This is my favourite take so far from this post:
“Google’s own data from September 2024 shows that Android’s memory safety vulnerabilities dropped from 76% to 24% over just six years — not by retrofitting safety features onto existing C++ code, but by writing new code in memory-safe languages (Rust, Kotlin, Java). Google’s security blog makes a fascinating observation: vulnerabilities have a half-life. Code that’s five years old has 3.4x to 7.4x lower vulnerability density than new code, because bugs get found and fixed over time. The implication is striking — if you just stop writing new unsafe code, the overall vulnerability rate drops exponentially without touching a single line of existing C++.”
Starting to transition away is perhaps the best step if these stats ring true. Then actively seeking out bad C++ practices is probably going to quietly pay dividends as well.
The preceding paragraph is this:
These are massive, legacy-heavy codebases where much of the code predates modern C++ practices. Code written with raw new/delete, C-style arrays, char* string manipulation, manual buffer management — the full catalogue of pre-C++11 antipatterns. And there’s a conflation problem: the studies report “C/C++” as a single category. The Windows kernel is largely C, not C++. Android’s HAL and native layer are heavily C. Modern C++ with RAII, smart pointers, and containers is a fundamentally different beast than malloc/free C code, but the statistic treats them as one.
And then after the paragraph you quote, the author just blasts along with the conclusion that code should be rewritten in memory safe languages like Rust, Kotlin and Java, without even touching on their own observation that modern C++ facilities do make a difference to prevalence of bugs.

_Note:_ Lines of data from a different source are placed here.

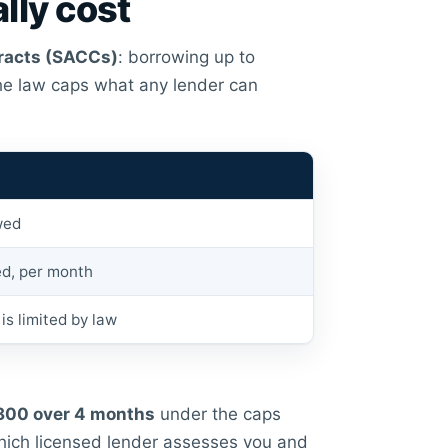
lly cost
racts (SACCs)
: borrowing up to
the law caps what any lender can
wed
d, per month
is limited by law
800 over 4 months
under the caps
hich licensed lender assesses you and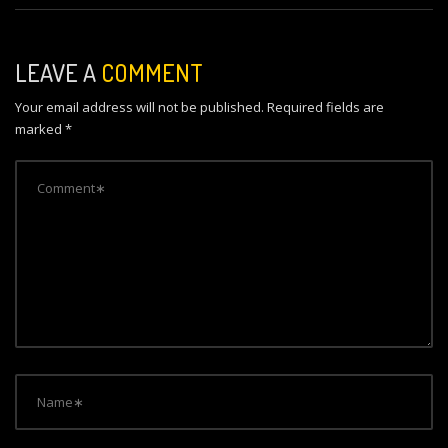
t
n
LEAVE A
COMMENT
a
Your email address will not be published.
Required fields are
v
marked
*
i
g
a
t
i
o
n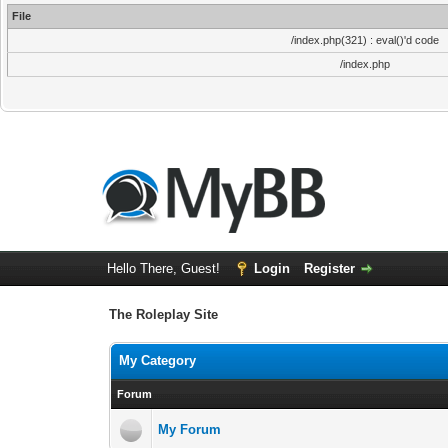
File
/index.php(321) : eval()'d code
/index.php
Hello There, Guest!
Login
Register
The Roleplay Site
My Category
Forum
My Forum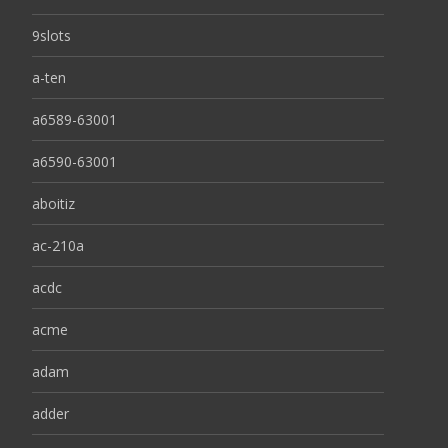
9slots
a-ten
a6589-63001
a6590-63001
aboitiz
ac-210a
acdc
acme
adam
adder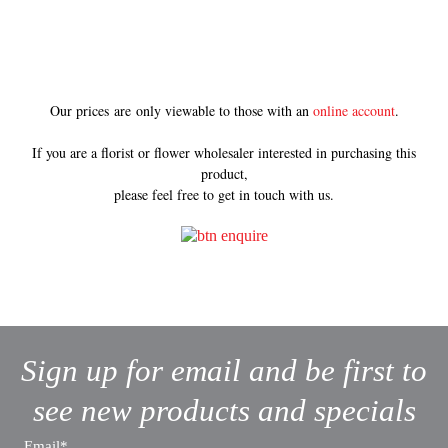
Our prices are only viewable to those with an
online account
.
If you are a florist or flower wholesaler interested in purchasing this
product,
please feel free to get in touch with us.
Sign up for email and be first to
see new products and specials
Email*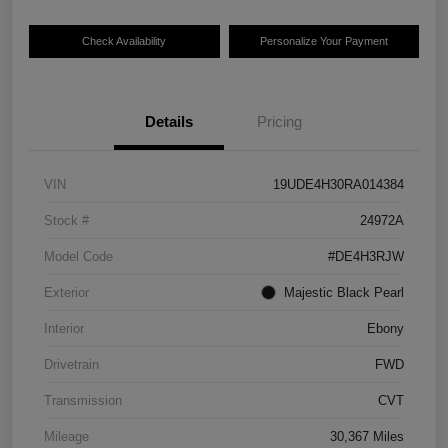
Check Availability
Personalize Your Payment
Details
Pricing
VIN
19UDE4H30RA014384
Stock #
24972A
Model Code
#DE4H3RJW
Exterior
Majestic Black Pearl
Interior
Ebony
Drivetrain
FWD
Transmission
CVT
Mileage
30,367 Miles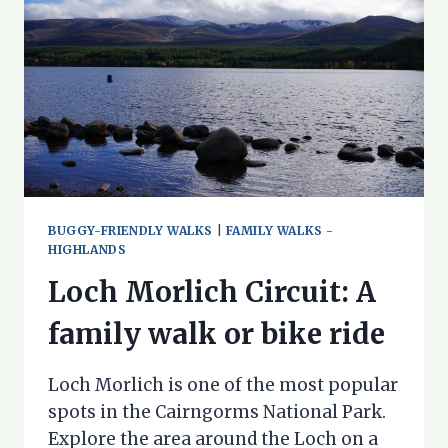
BUGGY-FRIENDLY WALKS
|
FAMILY WALKS -
HIGHLANDS
Loch Morlich Circuit: A
family walk or bike ride
Loch Morlich is one of the most popular
spots in the Cairngorms National Park.
Explore the area around the Loch on a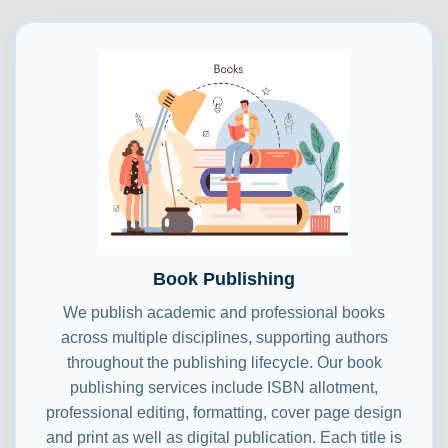
Book Publishing
We publish academic and professional books
across multiple disciplines, supporting authors
throughout the publishing lifecycle. Our book
publishing services include ISBN allotment,
professional editing, formatting, cover page design
and print as well as digital publication. Each title is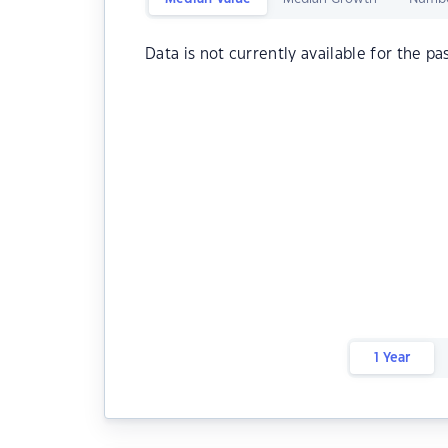
Data is not currently available for the pa
1 Year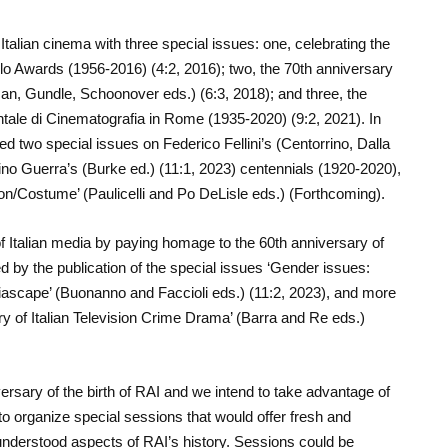
Italian cinema with three special issues: one, celebrating the
lo Awards (1956-2016) (4:2, 2016); two, the 70
th
anniversary
n, Gundle, Schoonover eds.) (6:3, 2018); and three, the
tale di Cinematografia in Rome (1935-2020) (9:2, 2021). In
hed two special issues on Federico Fellini’s (Centorrino, Dalla
no Guerra’s (Burke ed.) (11:1, 2023) centennials (1920-2020),
ion/Costume’ (Paulicelli and Po DeLisle eds.) (Forthcoming).
f Italian media by paying homage to the 60
th
anniversary of
d by the publication of the special issues ‘Gender issues:
diascape’ (Buonanno and Faccioli eds.) (11:2, 2023), and more
ry of Italian Television Crime Drama’ (Barra and Re eds.)
ersary of the birth of RAI and we intend to take advantage of
s to organize special sessions that would offer fresh and
understood aspects of RAI’s history. Sessions could be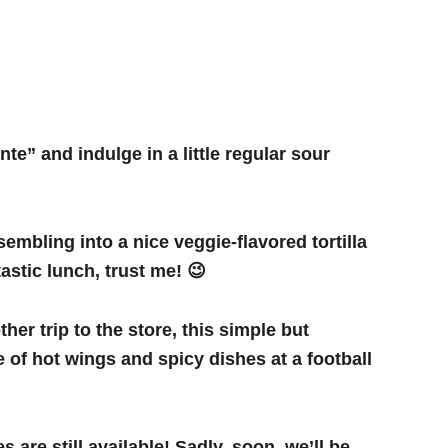
te” and indulge in a little regular sour
sembling into a nice veggie-flavored tortilla
astic lunch, trust me! 😉
her trip to the store, this simple but
e of hot wings and spicy dishes at a football
are still available! Sadly, soon, we’ll be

What is the reduction in bug rate when rewriting legacy C++ with raw memory management vs. modern C++ with RAII and reference counted pointers? We don’t know and they don’t want to ask, because it would challenge their main thesis.
I don’t disagree that modern C++ safety still relies on the programmer making the right choices, whereas with a truly memory-safe language the compiler makes those decisions for you. But to sidestep the question completely is disingenuous and serves to make those of us who actually care about the specifics (C++ programmers, the people they’re trying to convince to retrain) to be incredibly suspicious of the whole argument.
modern C++ facilities do make a difference to prevalence of bugs.
This is true, but just saying “write modern C++!” doesn’t actually work in practice. First, there are a ton of footguns that even best-practice C++ doesn’t avoid. Using
std::shared_ptr? Great, you’re probably going to avoid memory leaks. Null pointer dereference? Not so much. What’s the modern C++ way to avoid integer overflow?Second, it’s pretty much impossible to completely avoid raw pointers etc. even if you’re trying, and good luck getting your colleagues to actually try. I can’t even get mine to write proper commit messages. You need a machine forcing them to do it properly. Something they can’t opt out of (or at least where opting out isn’t the easy lazy option).
So yeah it’s better to use modern C++ and it is an improvement, but not enough the change the conclusion that you should just use Rust instead.
Is the COBOL committee still working under the assumption that it currently is and will always be the dominant language?
The title is clickbait, but the article is well written.
It is tearing apart some points made in a talk (which I didn’t watch). The talk seems to focus on C++26 features (given that you are using C++) while the article argues why you still shouldn’t use C++ in the first place, despite the improvements. Mainly because the memory safety features are opt-in. There is also discussion about the CrowdStrike incident, and how it was more of a cultural problem than a language problem.
The article has some good points, but it read as pure LLM slop to me.
Was reminded of the meme: Heartbreaking: The worst person you know just made a great point.
Maybe my LLM detector needs an update, but only the headline triggered it. The article did the opposite for me.
Anyway, the author checks out, old github profile etc. Works in high frequency trading, which I despise because I think it is make-do work, moving money around a millisecond before anyone else has a chance, a huge technical effort with zero benefit to society compared to slower trading. I’ll file it together with adtech and bitcoin. But. The article is not about that. And I know that working in high frequency trading sure makes you qualified to talk C++ or FPGAs or anything close-to-the-metal. So, author background checks out. Verdict: not slop.